:: Dataset excerpts
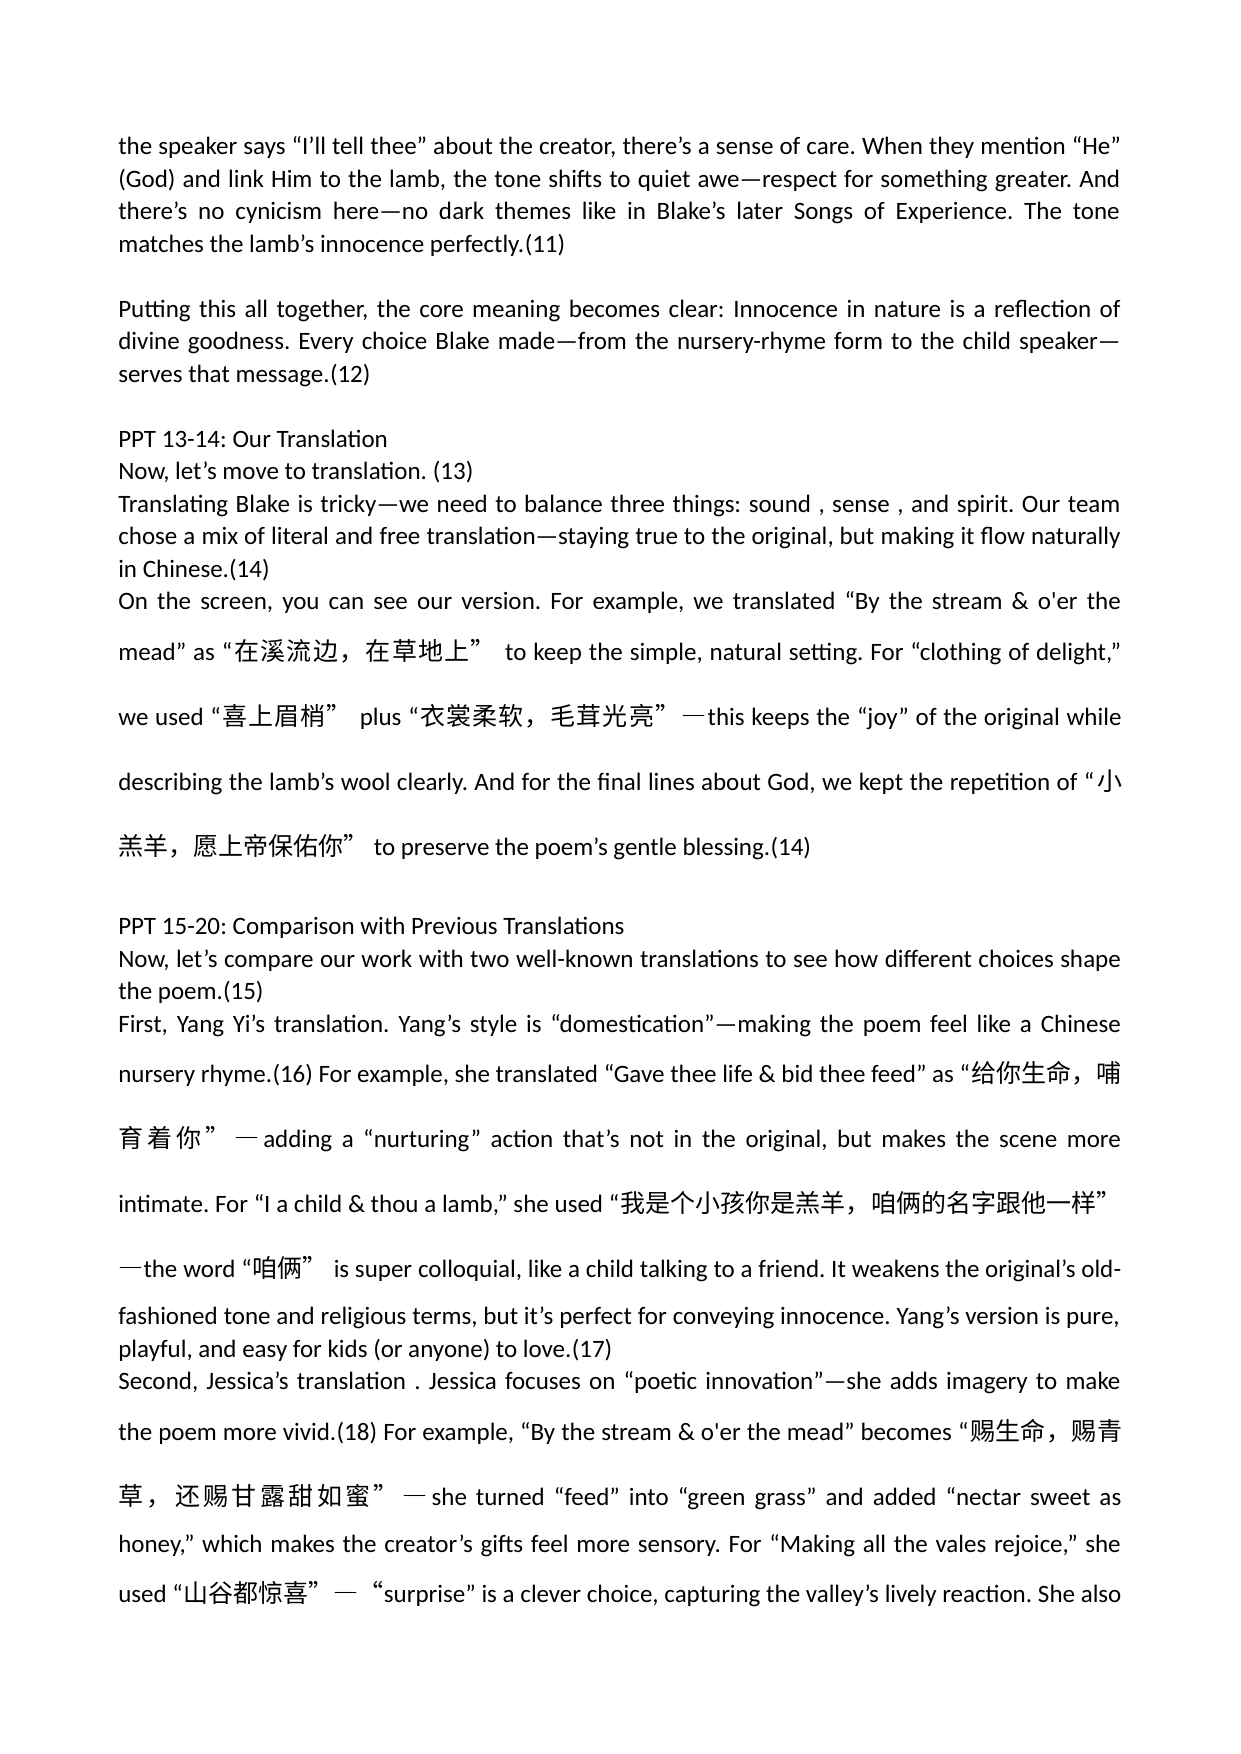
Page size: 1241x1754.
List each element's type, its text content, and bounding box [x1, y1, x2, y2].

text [118, 129, 1122, 259]
text Translating Blake is tricky—we need to balance three things: sound , sense , and spirit. Our team chose a mix of literal and free translation—staying true to the original, but making it flow naturally in Chinese.(14) [118, 487, 1122, 584]
text First, Yang Yi’s translation. Yang’s style is “domestication”—making the poem feel like a Chinese nursery rhyme.(16) For example, she translated “Gave thee life & bid thee feed” as “给你生命，哺育着你”—adding a “nurturing” action that’s not in the original, but makes the scene more intimate. For “I a child & thou a lamb,” she used “我是个小孩你是羔羊，咱俩的名字跟他一样”—the word “咱俩” is super colloquial, like a child talking to a friend. It weakens the original’s old-fashioned tone and religious terms, but it’s perfect for conveying innocence. Yang’s version is pure, playful, and easy for kids (or anyone) to love.(17) [118, 1007, 1122, 1364]
text PPT 15-20: Comparison with Previous Translations [118, 909, 1122, 942]
text Putting this all together, the core meaning becomes clear: Innocence in nature is a reflection of divine goodness. Every choice Blake made—from the nursery-rhyme form to the child speaker—serves that message.(12) [118, 292, 1122, 389]
text Now, let’s move to translation. (13) [118, 454, 1122, 487]
text PPT 13-14: Our Translation [118, 422, 1122, 454]
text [118, 1364, 1122, 1624]
text Now, let’s compare our work with two well-known translations to see how different choices shape the poem.(15) [118, 942, 1122, 1007]
text On the screen, you can see our version. For example, we translated “By the stream & o'er the mead” as “在溪流边，在草地上” to keep the simple, natural setting. For “clothing of delight,” we used “喜上眉梢” plus “衣裳柔软，毛茸光亮”—this keeps the “joy” of the original while describing the lamb’s wool clearly. And for the final lines about God, we kept the repetition of “小羔羊，愿上帝保佑你” to preserve the poem’s gentle blessing.(14) [118, 584, 1122, 877]
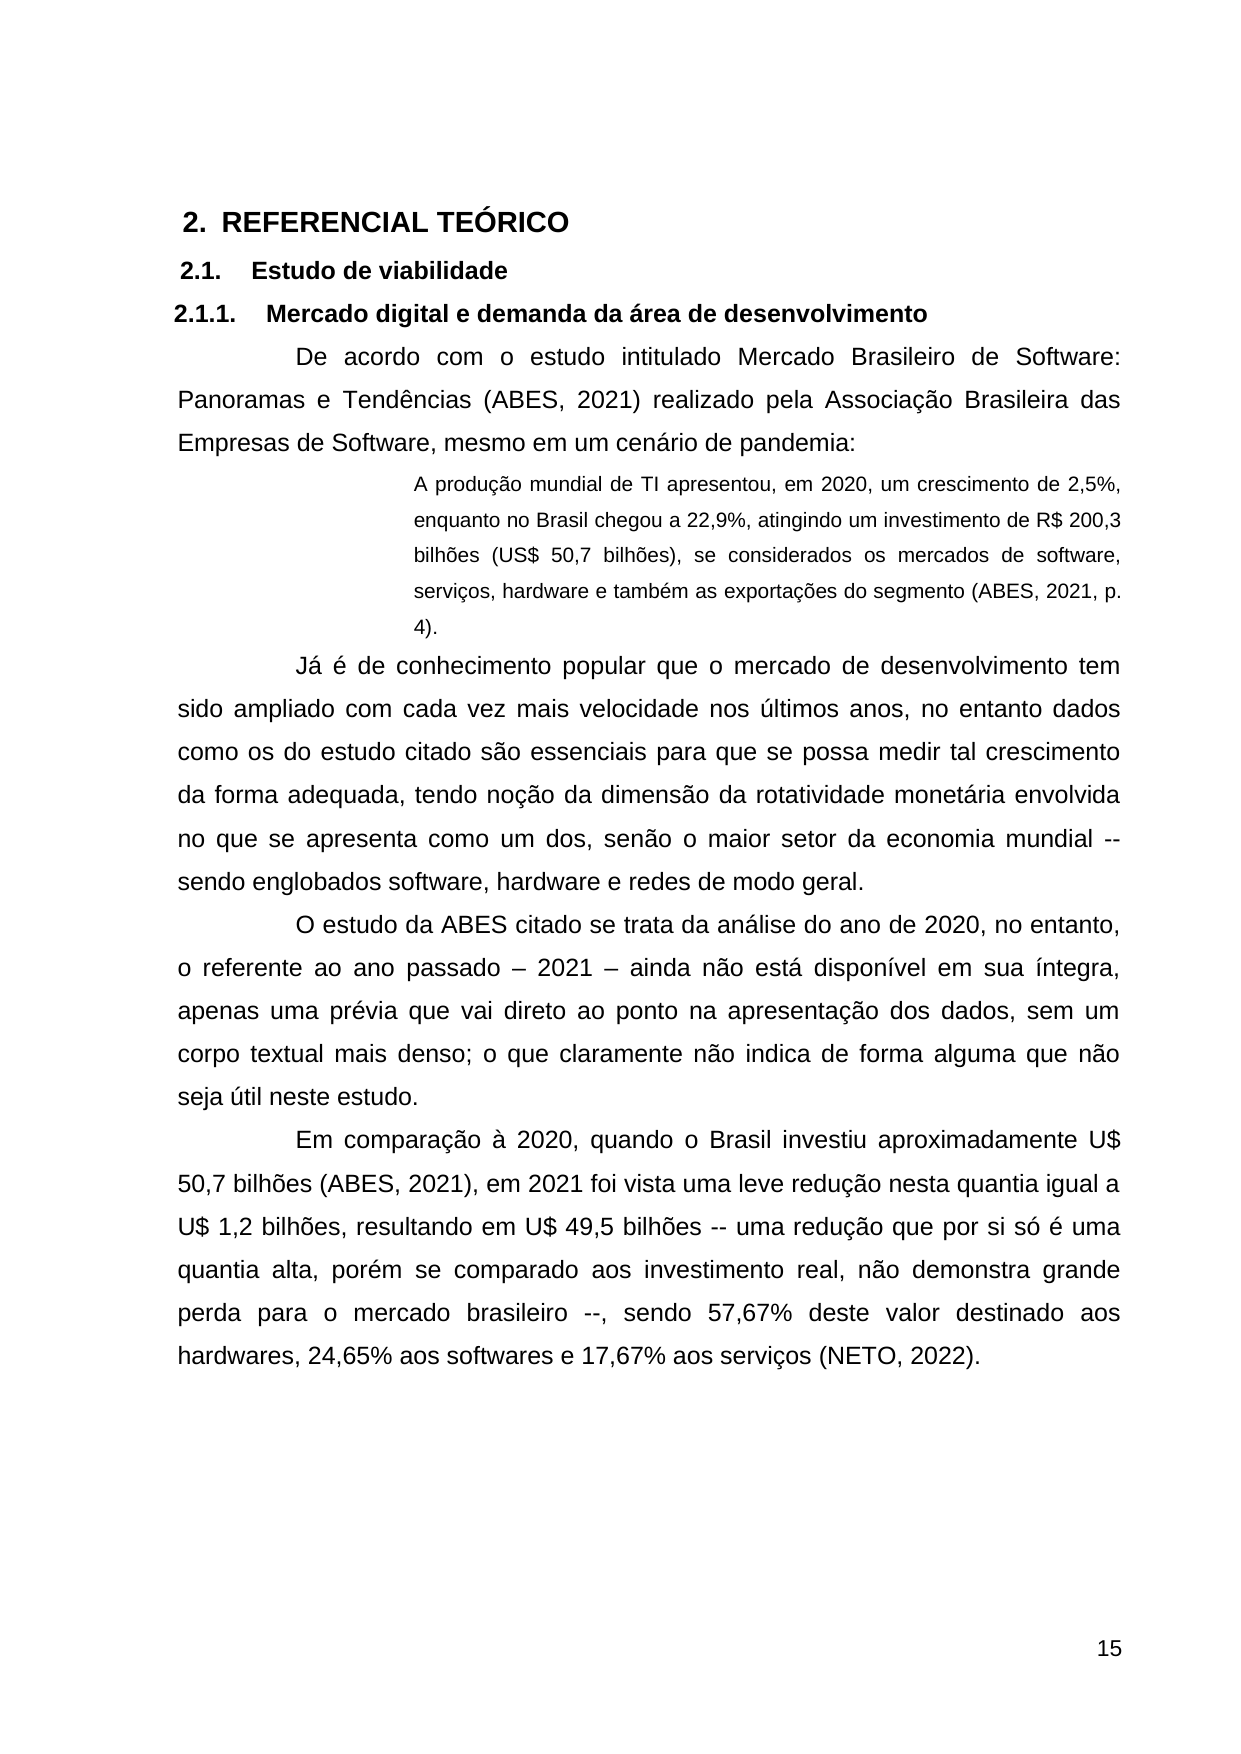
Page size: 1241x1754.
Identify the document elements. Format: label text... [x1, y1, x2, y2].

subtitle Mercado digital e demanda da área de desenvolvimento [236, 299, 1122, 328]
text A produção mundial de TI apresentou, em 2020, um crescimento de 2,5%, enquanto no Brasil chegou a 22,9%, atingindo um investimento de R$ 200,3 bilhões (US$ 50,7 bilhões), se considerados os mercados de software, serviços, hardware e também as exportações do segmento (ABES, 2021, p. 4). [413, 471, 1122, 639]
subtitle REFERENCIAL TEÓRICO [207, 206, 1122, 239]
text O estudo da ABES citado se trata da análise do ano de 2020, no entanto, o referente ao ano passado – 2021 – ainda não está disponível em sua íntegra, apenas uma prévia que vai direto ao ponto na apresentação dos dados, sem um corpo textual mais denso; o que claramente não indica de forma alguma que não seja útil neste estudo. [177, 910, 1122, 1111]
text Já é de conhecimento popular que o mercado de desenvolvimento tem sido ampliado com cada vez mais velocidade nos últimos anos, no entanto dados como os do estudo citado são essenciais para que se possa medir tal crescimento da forma adequada, tendo noção da dimensão da rotatividade monetária envolvida no que se apresenta como um dos, senão o maior setor da economia mundial -- sendo englobados software, hardware e redes de modo geral. [177, 651, 1122, 896]
text De acordo com o estudo intitulado Mercado Brasileiro de Software: Panoramas e Tendências (ABES, 2021) realizado pela Associação Brasileira das Empresas de Software, mesmo em um cenário de pandemia: [177, 342, 1122, 457]
subtitle Estudo de viabilidade [221, 256, 1122, 284]
text Em comparação à 2020, quando o Brasil investiu aproximadamente U$ 50,7 bilhões (ABES, 2021), em 2021 foi vista uma leve redução nesta quantia igual a U$ 1,2 bilhões, resultando em U$ 49,5 bilhões -- uma redução que por si só é uma quantia alta, porém se comparado aos investimento real, não demonstra grande perda para o mercado brasileiro --, sendo 57,67% deste valor destinado aos hardwares, 24,65% aos softwares e 17,67% aos serviços (NETO, 2022). [177, 1126, 1122, 1370]
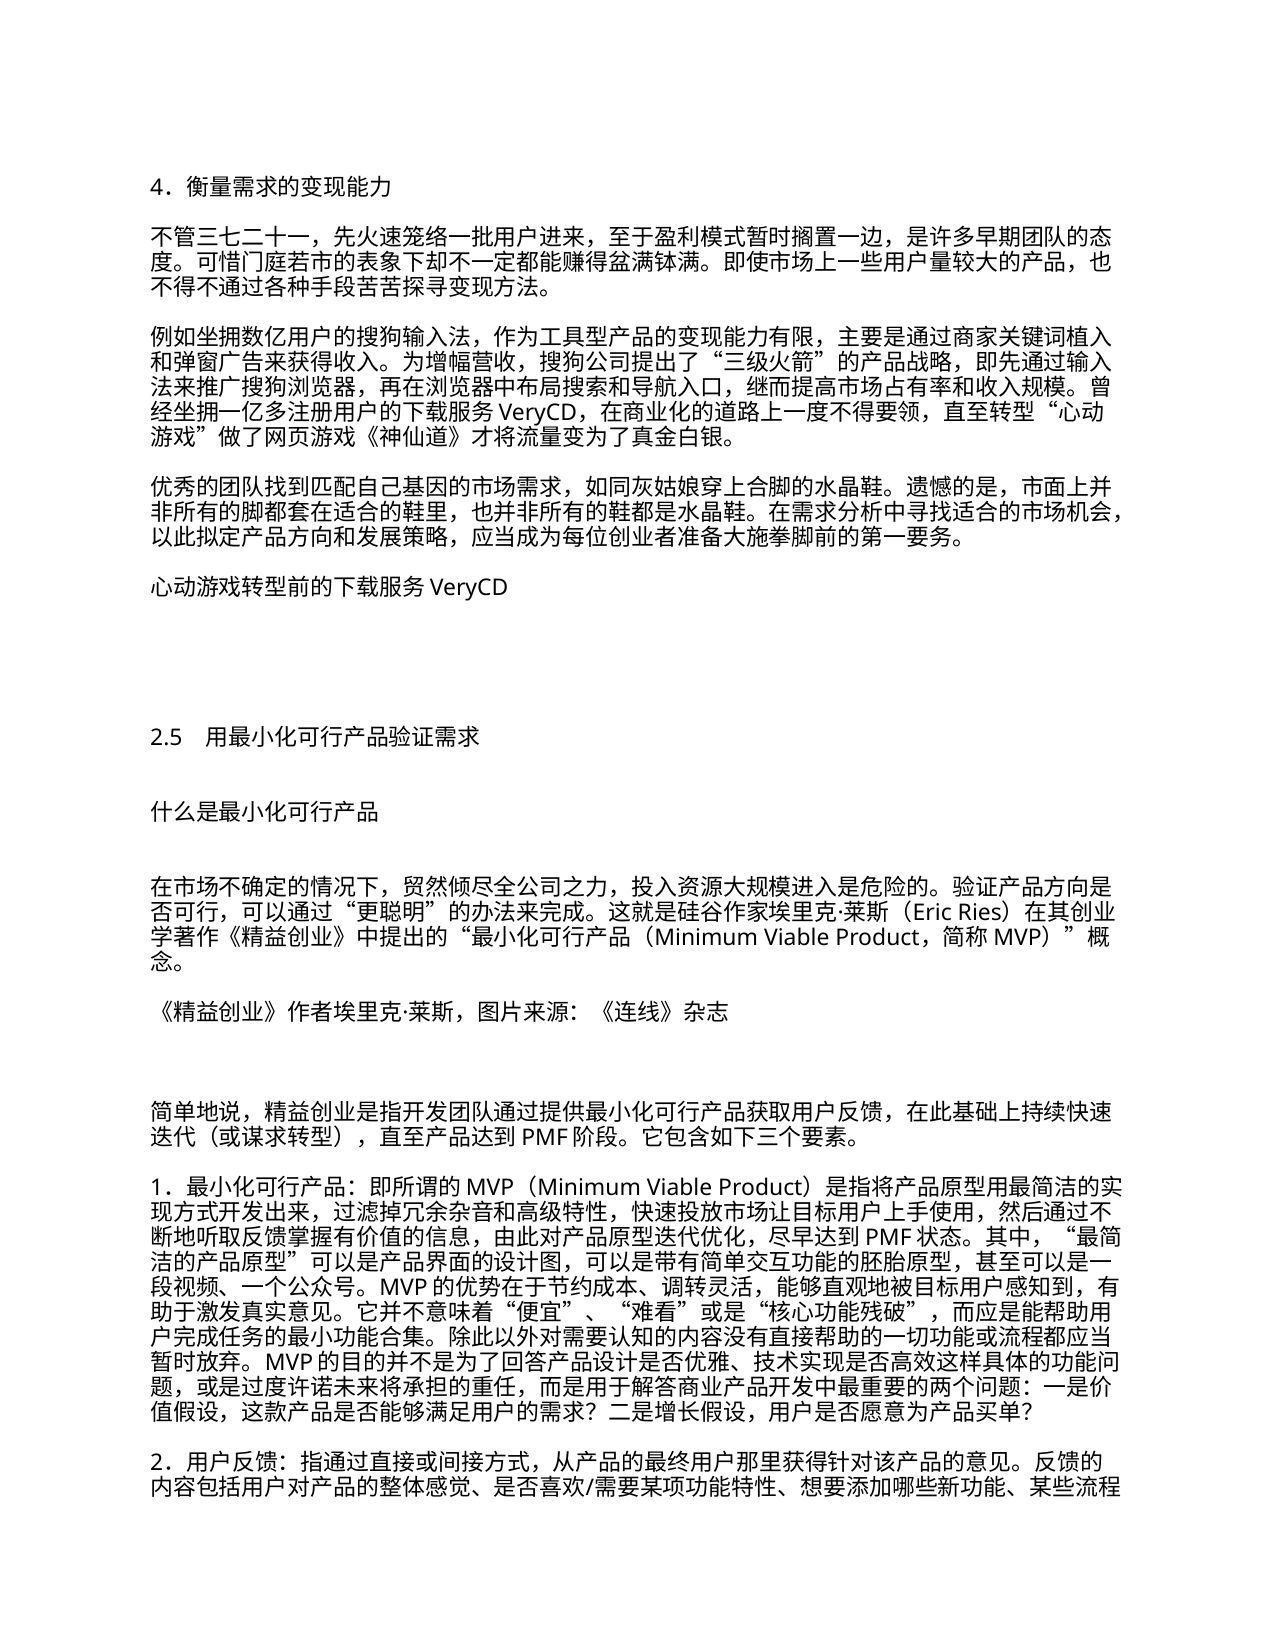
::::
### Problem
The reply must match the records exactly, apart from the pictures, which are left out.

### Your solution
Page size: 1241x1754.
List each element's type, its text content, and bounding box [x1, y1, x2, y2].

text [118, 129, 1122, 259]
text Translating Blake is tricky—we need to balance three things: sound , sense , and spirit. Our team chose a mix of literal and free translation—staying true to the original, but making it flow naturally in Chinese.(14) [118, 487, 1122, 584]
text First, Yang Yi’s translation. Yang’s style is “domestication”—making the poem feel like a Chinese nursery rhyme.(16) For example, she translated “Gave thee life & bid thee feed” as “给你生命，哺育着你”—adding a “nurturing” action that’s not in the original, but makes the scene more intimate. For “I a child & thou a lamb,” she used “我是个小孩你是羔羊，咱俩的名字跟他一样”—the word “咱俩” is super colloquial, like a child talking to a friend. It weakens the original’s old-fashioned tone and religious terms, but it’s perfect for conveying innocence. Yang’s version is pure, playful, and easy for kids (or anyone) to love.(17) [118, 1007, 1122, 1364]
text PPT 15-20: Comparison with Previous Translations [118, 909, 1122, 942]
text Putting this all together, the core meaning becomes clear: Innocence in nature is a reflection of divine goodness. Every choice Blake made—from the nursery-rhyme form to the child speaker—serves that message.(12) [118, 292, 1122, 389]
text Now, let’s move to translation. (13) [118, 454, 1122, 487]
text PPT 13-14: Our Translation [118, 422, 1122, 454]
text [118, 1364, 1122, 1624]
text Now, let’s compare our work with two well-known translations to see how different choices shape the poem.(15) [118, 942, 1122, 1007]
text On the screen, you can see our version. For example, we translated “By the stream & o'er the mead” as “在溪流边，在草地上” to keep the simple, natural setting. For “clothing of delight,” we used “喜上眉梢” plus “衣裳柔软，毛茸光亮”—this keeps the “joy” of the original while describing the lamb’s wool clearly. And for the final lines about God, we kept the repetition of “小羔羊，愿上帝保佑你” to preserve the poem’s gentle blessing.(14) [118, 584, 1122, 877]
Page size: 1241x1754.
Identify the document elements. Format: label text... [x1, y1, x2, y2].

subtitle Mercado digital e demanda da área de desenvolvimento [236, 299, 1122, 328]
text A produção mundial de TI apresentou, em 2020, um crescimento de 2,5%, enquanto no Brasil chegou a 22,9%, atingindo um investimento de R$ 200,3 bilhões (US$ 50,7 bilhões), se considerados os mercados de software, serviços, hardware e também as exportações do segmento (ABES, 2021, p. 4). [413, 471, 1122, 639]
subtitle REFERENCIAL TEÓRICO [207, 206, 1122, 239]
text O estudo da ABES citado se trata da análise do ano de 2020, no entanto, o referente ao ano passado – 2021 – ainda não está disponível em sua íntegra, apenas uma prévia que vai direto ao ponto na apresentação dos dados, sem um corpo textual mais denso; o que claramente não indica de forma alguma que não seja útil neste estudo. [177, 910, 1122, 1111]
text Já é de conhecimento popular que o mercado de desenvolvimento tem sido ampliado com cada vez mais velocidade nos últimos anos, no entanto dados como os do estudo citado são essenciais para que se possa medir tal crescimento da forma adequada, tendo noção da dimensão da rotatividade monetária envolvida no que se apresenta como um dos, senão o maior setor da economia mundial -- sendo englobados software, hardware e redes de modo geral. [177, 651, 1122, 896]
text De acordo com o estudo intitulado Mercado Brasileiro de Software: Panoramas e Tendências (ABES, 2021) realizado pela Associação Brasileira das Empresas de Software, mesmo em um cenário de pandemia: [177, 342, 1122, 457]
subtitle Estudo de viabilidade [221, 256, 1122, 284]
text Em comparação à 2020, quando o Brasil investiu aproximadamente U$ 50,7 bilhões (ABES, 2021), em 2021 foi vista uma leve redução nesta quantia igual a U$ 1,2 bilhões, resultando em U$ 49,5 bilhões -- uma redução que por si só é uma quantia alta, porém se comparado aos investimento real, não demonstra grande perda para o mercado brasileiro --, sendo 57,67% deste valor destinado aos hardwares, 24,65% aos softwares e 17,67% aos serviços (NETO, 2022). [177, 1126, 1122, 1370]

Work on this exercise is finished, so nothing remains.